Heilige Steuerhinterziehung



Italien erlebt gerade seine wahrscheinlich schlimmste Wirtschaftskrise. Die Leute munkeln bereits, dass Italien das nächste Griechenland wird, was so ziemlich die schlimmste Beleidigung ist, die man einem Land zurzeit so an den Kopf werfen kann. Die Italiener sind seit jeher recht lax in ihrer Steuerzahlungsmoral und die Situation ist inzwischen so schlimm, dass Erzbischof Bagnasco, der höchstrangige Bischof des Landes, vor die Bevölkerung trat, um zu erklären, dass Steuern zu bezahlen die gottgegebene Pflicht eines jeden guten Katholiken ist. Das ist schön formuliert, aber vielleicht ein wenig zynisch, wenn man bedenkt, dass die katholische Kirche selbst keine Steuern bezahlt. Ein paar Leute haben sehr höflich nachgefragt, ob Italiens älteste und reichste Institution nicht auch einen kleinen Beitrag leisten will—darunter die Organisation Vaticano Paga Tu (Bezahle du, Vatikan), die unter den Italienern auf viel Zustimmung gestoßen ist. Wir haben Alessandro Orlowski, den Mann hinter Vaticano Paga Tu, gebeten, uns die Situation zu erklären.

VICE: Wie verdient die katholische Kirche ihr Geld?
Alessandro Orlowski:
Die Haupteinkommensquelle der katholischen Kirche sind private Spenden und die sogenannte „8 x 1.000“, eine Einkommenssteuer von 0,8 Prozent, die jeder Bürger entweder an den Staat, die katholische Kirche oder eine von vier anderen Religionsgemeinschaften zahlen kann. Wenn man die Institution, die die Steuer empfangen soll, aber nicht festlegt, bekommt die katholische Kirche automatisch das Geld. Und 60 Prozent der Leute legen das nicht fest. Wir reden also von ca. einer Milliarde Euro, die die Kirche dadurch jährlich verdient.

Und das ist nur das direkte Einkommen. Wie viel spart die Kirche noch einmal durch Steuervergünstigungen?
Laut Gesetz muss die Kirche keine Steuern auf ihr Grundeigentum zahlen—was unglaubliche 20 Prozent des italienischen Grund und Bodens ausmacht—es sei denn, es wird für „ausschließlich gewerbliche Zwecke“ genutzt. Wenn es in einem Hotel also z.B. auch eine Kapelle gibt, muss dafür keine Steuer gezahlt werden. Außerdem stellt die italienische Regierung Gelder für katholische Kliniken bereit, selbst wenn es Privatkliniken sind, und es gibt Hunderte Fälle nicht versteuerter Mieten für Gebäude, die der Kirche gehören.

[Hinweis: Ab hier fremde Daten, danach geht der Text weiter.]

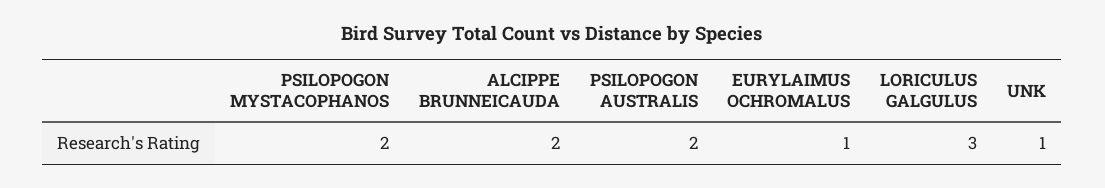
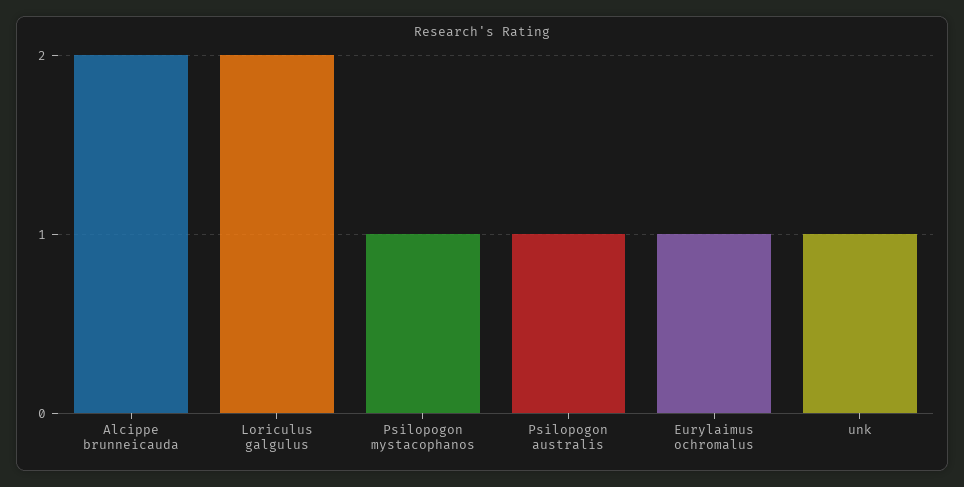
  {
-   "PSILOPOGON MYSTACOPHANOS": 2,
+   "PSILOPOGON MYSTACOPHANOS": 1,
    "ALCIPPE BRUNNEICAUDA": 2,
-   "PSILOPOGON AUSTRALIS": 2,
+   "PSILOPOGON AUSTRALIS": 1,
    "EURYLAIMUS OCHROMALUS": 1,
-   "LORICULUS GALGULUS": 3,
+   "LORICULUS GALGULUS": 2,
    "UNK": 1
  }

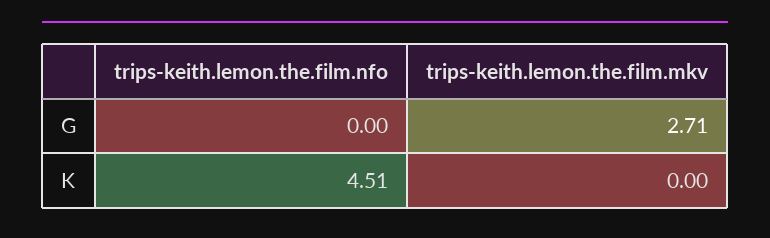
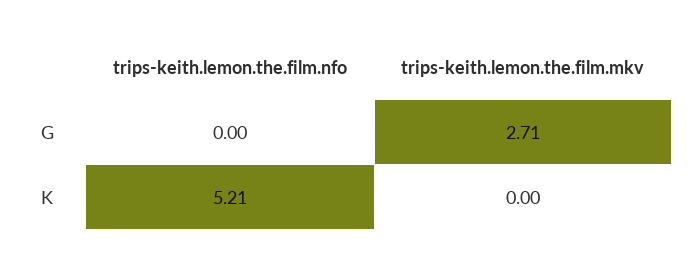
  {
    "trips-keith.lemon.the.film.nfo": {
      "G": 0,
-     "K": 4.51
+     "K": 5.21
    },
    "trips-keith.lemon.the.film.mkv": {
      "G": 2.71,
      "K": 0
    }
  }

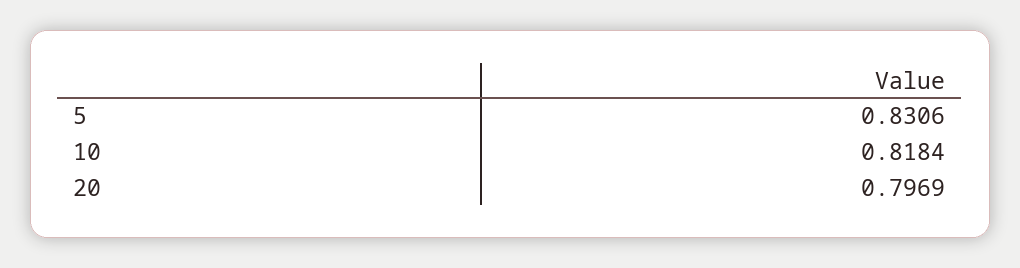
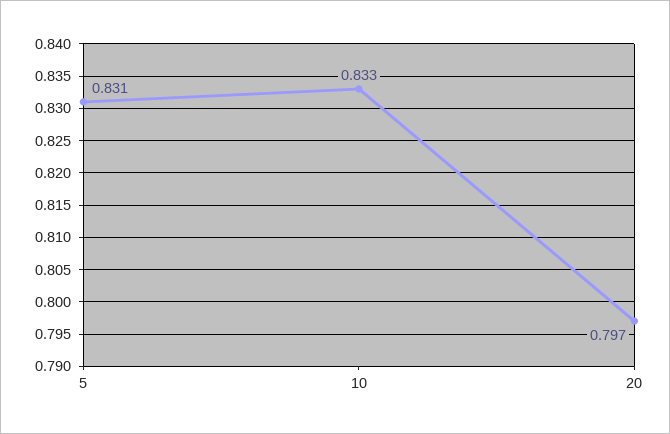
  {
    "5": 0.8306,
-   "10": 0.8184,
+   "10": 0.833,
    "20": 0.7969
  }

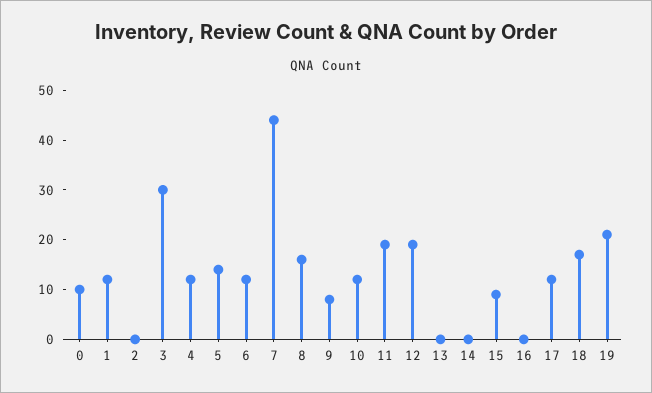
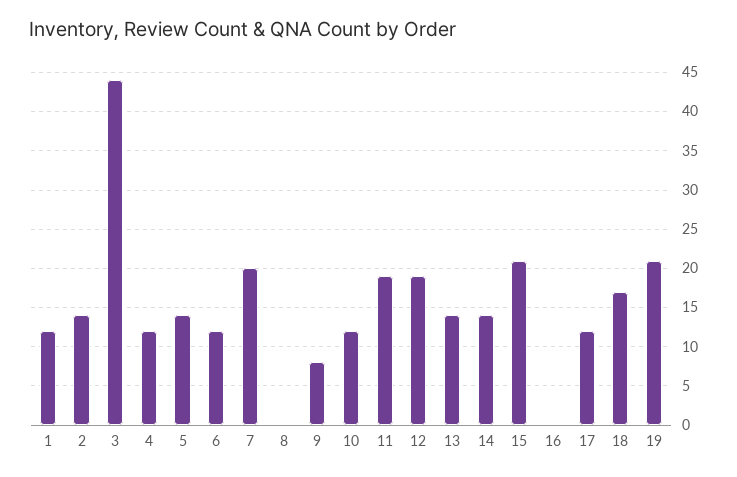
  {
-   "0": 10,
    "1": 12,
-   "2": 0,
+   "2": 14,
-   "3": 30,
+   "3": 44,
    "4": 12,
    "5": 14,
    "6": 12,
-   "7": 45,
+   "7": 20,
-   "8": 15,
+   "8": 0,
    "9": 8,
    "10": 12,
    "11": 19,
    "12": 19,
-   "13": 0,
+   "13": 14,
-   "14": 0,
+   "14": 14,
-   "15": 10,
+   "15": 21,
    "16": 0,
    "17": 12,
    "18": 17,
    "19": 21
  }

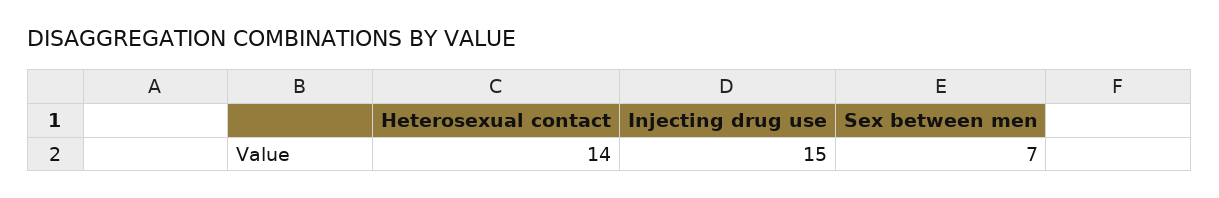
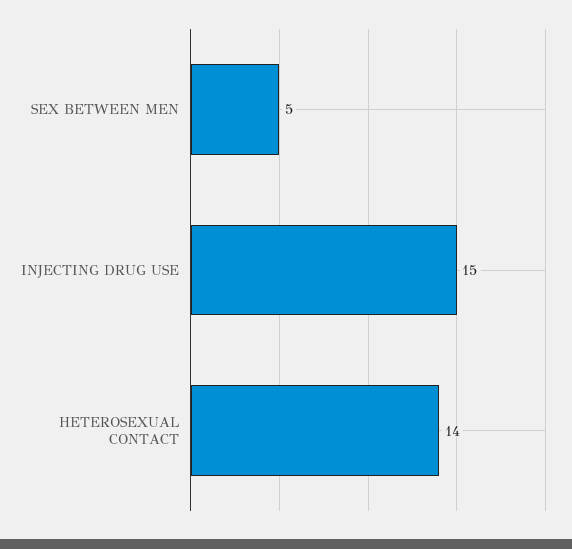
  {
    "Heterosexual contact": 14,
    "Injecting drug use": 15,
-   "Sex between men": 7
+   "Sex between men": 5
  }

Also ist es das Ziel von Vaticano Paga Tu, all diese Steuervergünstigungen abzuschaffen?
Nein, denn es ist richtig, dass Orte des Gebets und wohltätige Einrichtungen keine Steuern zahlen. Aber es gibt eine Unmenge an Einkünften aus staatlichen Mitteln und Steuererleichterungen, die nicht auf transparente Weise reinvestiert werden.

Gibt es besonders fragwürdige Beispiele dafür, wie die Kirche durch den Staat zu Geld kommt?
Monsignor Bagnasco war z.B. ein Priester in der Armee und sein Rang entsprach dem eines Generals. Also solcher verdiente er 7.100 Euro im Monat und er bekommt jetzt 4.100 Euro Rente im Monat.

Kannst du in einem Satz zusammenfassen, was ihr fordert?
Ganz einfach unserer Verfassung ein Grundprinzip hinzuzufügen: die Trennung von Kirche und Staat.